## [Task item]
How many lines of the material contain the string "para"? Case counts, and reply with the number alone.

(Page images with their extracted text)
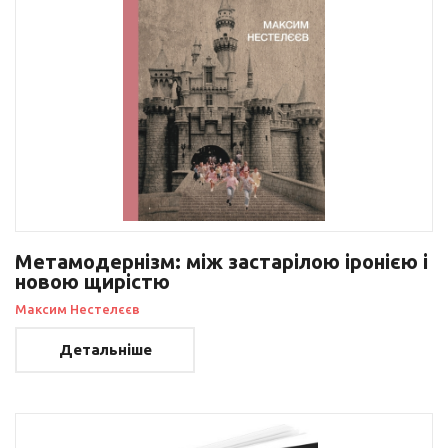
Метамодернізм: між застарілою іронією і
новою щирістю
Максим Нестелєєв
Детальніше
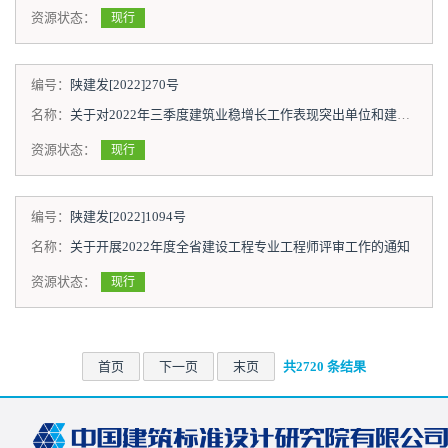
资源状态：
现行
编号：
陕建发[2022]270号
名称：
关于对2022年三季度建筑业稳增长工作表现突出单位和建筑业企业的通报
资源状态：
现行
编号：
陕建发[2022]1094号
名称：
关于开展2022年度全省建设工程专业工程师评审工作的通知
资源状态：
现行
首页
下一页
末页
共2720 条结果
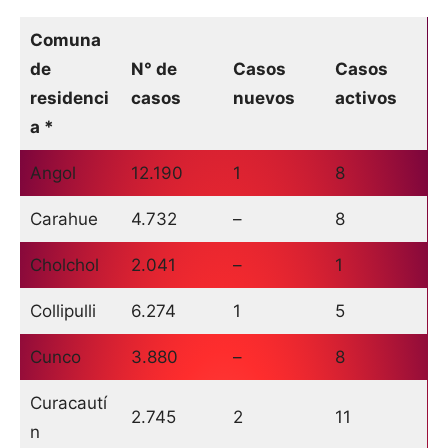
Comuna
de
N° de
Casos
Casos
residenci
casos
nuevos
activos
a *
Angol
12.190
1
8
Carahue
4.732
–
8
Cholchol
2.041
–
1
Collipulli
6.274
1
5
Cunco
3.880
–
8
Curacautí
2.745
2
11
n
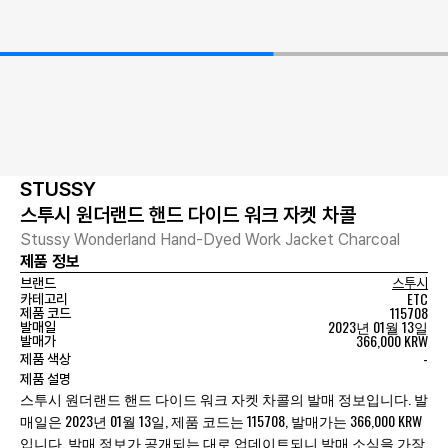
STUSSY
스투시 원더랜드 핸드 다이드 워크 자켓 차콜
Stussy Wonderland Hand-Dyed Work Jacket Charcoal
제품 정보
브랜드
스투시
ETC
카테고리
115708
제품 코드
2023년 01월 13일
발매일
366,000 KRW
발매가
-
제품 색상
제품 설명
스투시 원더랜드 핸드 다이드 워크 자켓 차콜의 발매 정보입니다. 발
매일은 2023년 01월 13일, 제품 코드는 115708, 발매가는 366,000 KRW
입니다. 발매 정보가 공개되는 대로 업데이트되니 발매 소식을 가장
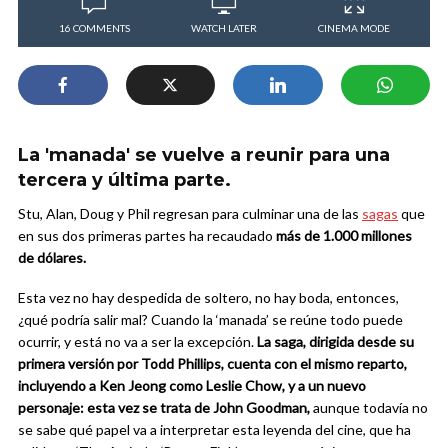
16 COMMENTS
WATCH LATER
CINEMA MODE
La 'manada' se vuelve a reunir para una
tercera y última parte.
Stu, Alan, Doug y Phil regresan para culminar una de las
sagas
que
en sus dos primeras partes ha recaudado
más de 1.000 millones
de dólares.
Esta vez no hay despedida de soltero, no hay boda, entonces,
¿qué podría salir mal? Cuando la ‘manada’ se reúne todo puede
ocurrir, y está no va a ser la excepción.
La saga, dirigida desde su
primera versión por Todd Phillips, cuenta con el mismo reparto,
incluyendo a Ken Jeong como Leslie Chow, y a un nuevo
personaje: esta vez se trata de John Goodman,
aunque todavía no
se sabe qué papel va a interpretar esta leyenda del cine, que ha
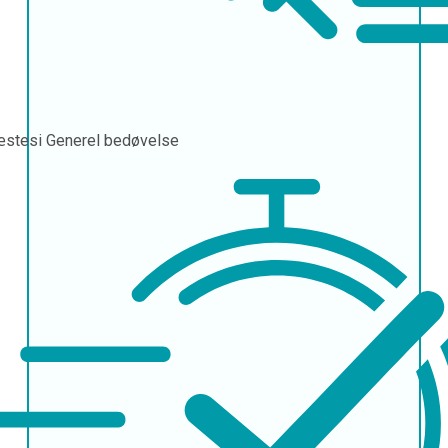
æstesi
Generel bedøvelse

## [Expected answer]
2